Well, we are getting somewhere. Could you tell me whether the following command provides a viable output and give me some of the example output (with no proprietary data off course)? I'm thinking for some reason maybe squeue is printing no output/an extra empty line. Perhaps one of the cli output options works differently on that version of slurm.

squeue --states=all -h -r -o '{"a": "%a", "id": %A, "end_time": "%e", "u": "%u", "state": "%T", "p": "%P", "cpu": %C, "mem": "%m", "array_id": "%K"}'

Also are you getting any job stats at all? The logs print if a line errors but continues executing on the rest of the output.

codeknight03 commented 2 weeks ago

This command somehow does not work. Which version of slurm have you guys tested this on ?

squeue --states=all -h -r -o {"a": "%a", "id": %A, "end_time": "%e", "u": "%u", "state": "%T", "p": "%P", "cpu": %C, "mem": "%m", "array_id": "%K"}
squeue: error: Unrecognized option: %a,
Usage: squeue [-A account] [--clusters names] [-i seconds] [--job jobid]
              [-n name] [-o format] [-p partitions] [--qos qos]
              [--reservation reservation] [--sort fields] [--start]
              [--step step_id] [-t states] [-u user_name] [--usage]
              [-L licenses] [-w nodes] [--federation] [--local] [--sibling]
          [-ahjlrsv]

Although while attempting to debug , I changed the command a little which works and does print an output

squeue --states=all -h -r -o "%a %a %e %u %t %p  %c %m %k"
root root N/A root PD 0.99998472956940  1 0 (null)
codeknight03 commented 2 weeks ago

We are getting the cluster related metrics like nodes and stuff mostly the sinfo information. But no job data. We haven't enabled tracing on our jobs though.

abhinavDhulipala commented 2 weeks ago

Howdy, the version of slurm we have is: slurm 23.02.4. I checked docs for 23.02.4 and 23.02.7 and found no changes to the squeue output format. For the problem above, do you mind

  1. Trying to put the format statement in single quotes
  2. Try using a bash/zsh shell?
  3. You could try modifying the statement and passing it into -slurm.squeue-cli option.
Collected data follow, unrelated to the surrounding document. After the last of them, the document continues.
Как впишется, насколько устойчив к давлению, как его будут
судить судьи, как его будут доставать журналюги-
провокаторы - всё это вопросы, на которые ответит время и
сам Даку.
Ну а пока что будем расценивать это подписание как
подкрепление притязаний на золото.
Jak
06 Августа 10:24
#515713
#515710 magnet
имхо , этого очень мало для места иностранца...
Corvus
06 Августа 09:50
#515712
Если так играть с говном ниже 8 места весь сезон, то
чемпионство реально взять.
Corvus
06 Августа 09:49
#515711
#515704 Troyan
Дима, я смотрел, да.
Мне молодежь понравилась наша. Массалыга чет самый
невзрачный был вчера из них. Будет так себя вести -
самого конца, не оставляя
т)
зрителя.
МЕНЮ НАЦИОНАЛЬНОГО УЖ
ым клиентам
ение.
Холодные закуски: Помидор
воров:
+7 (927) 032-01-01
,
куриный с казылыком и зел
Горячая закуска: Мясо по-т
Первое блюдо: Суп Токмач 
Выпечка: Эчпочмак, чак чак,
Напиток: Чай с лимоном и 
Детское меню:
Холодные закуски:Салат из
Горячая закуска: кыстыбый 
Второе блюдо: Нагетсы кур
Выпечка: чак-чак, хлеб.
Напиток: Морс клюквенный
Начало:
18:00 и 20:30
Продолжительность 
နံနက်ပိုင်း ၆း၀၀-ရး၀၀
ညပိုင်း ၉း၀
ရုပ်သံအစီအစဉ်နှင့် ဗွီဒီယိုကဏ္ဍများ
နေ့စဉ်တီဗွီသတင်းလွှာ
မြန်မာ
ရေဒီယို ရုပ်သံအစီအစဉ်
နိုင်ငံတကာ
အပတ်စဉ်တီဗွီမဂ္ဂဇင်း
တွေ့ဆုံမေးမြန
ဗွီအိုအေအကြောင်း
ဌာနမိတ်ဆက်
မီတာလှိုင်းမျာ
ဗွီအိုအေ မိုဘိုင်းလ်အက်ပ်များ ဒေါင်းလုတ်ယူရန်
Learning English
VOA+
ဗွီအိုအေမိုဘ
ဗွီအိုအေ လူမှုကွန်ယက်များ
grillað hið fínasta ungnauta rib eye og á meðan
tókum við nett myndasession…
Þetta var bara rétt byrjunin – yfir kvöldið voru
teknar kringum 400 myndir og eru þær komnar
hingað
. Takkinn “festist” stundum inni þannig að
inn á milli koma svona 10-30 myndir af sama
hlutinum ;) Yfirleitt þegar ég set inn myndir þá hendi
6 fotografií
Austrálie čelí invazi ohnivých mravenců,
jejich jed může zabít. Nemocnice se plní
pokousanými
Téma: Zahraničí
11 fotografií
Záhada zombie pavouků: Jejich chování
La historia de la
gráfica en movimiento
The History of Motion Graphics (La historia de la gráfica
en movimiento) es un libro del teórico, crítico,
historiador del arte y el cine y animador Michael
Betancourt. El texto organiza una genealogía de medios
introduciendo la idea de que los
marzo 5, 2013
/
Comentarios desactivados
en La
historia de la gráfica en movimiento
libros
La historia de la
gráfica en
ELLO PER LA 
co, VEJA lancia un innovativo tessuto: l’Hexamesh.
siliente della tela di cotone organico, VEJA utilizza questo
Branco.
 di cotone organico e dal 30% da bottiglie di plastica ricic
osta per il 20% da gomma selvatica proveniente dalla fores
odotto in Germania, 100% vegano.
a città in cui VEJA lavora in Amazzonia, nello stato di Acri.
Not the option splits by the space character, so you'd have to do something like:
prometheus-slurm-exporter -slurm.squeue-cli squeue <modified cmd>

Or you could make a small squeue_fetch script with the command that works for your machine and do the following:

#!/bin/bash

set -e

# in squeue_wrapper.sh
# keep modifiying the below statement till the output works
squeue --states=all -h -r -o '{"a": "%a", "id": %A, "end_time": "%e", "u": "%u", "state": "%T", "p": "%P", "cpu": %C, "mem": "%m", "array_id": "%K"}'

Then invoke it in the exporter:

prometheus-slurm-exporter -slurm.squeue-cli ./squeue_wrapper.sh

Unfortunately, if you are using slurm 23, trying to use the dataparser json option might not work for you, but you could give it a shot (-slurm.cli-fallback=false) or contribute to that fetcher if you'd like. I started work on that here.

What's more puzzling is that you should get the following log message if the fetcher fails as you've describe above:

time=2024-06-20T12:19:21.446-07:00 level=ERROR msg="fetcher failure %q" !BADKEY="exit status 1"

So that's even more confusing.

Also, is you queue empty? In which case the error messages are harmless, but I could fix them

abhinavDhulipala commented 2 weeks ago

@codeknight03 I think I reproduced the problem and patched it here. I don't think you had any jobs running. That case should now be handled. Feel free to test it out again with:

go install github.com/rivosinc/prometheus-slurm-exporter@util-int64
abhinavDhulipala commented 1 week ago

I'm going to merge the MR with the type fix in. If there are any other job problems, we can handle them in a separate MR.

codeknight03 commented 1 week ago

Thanks for the quick turnaround @abhinavDhulipala . I also have a few free hours every to take up some HPC challenges. Let me know how I can help you. I am interested in implementing the support for rest. Let me know a good point to start.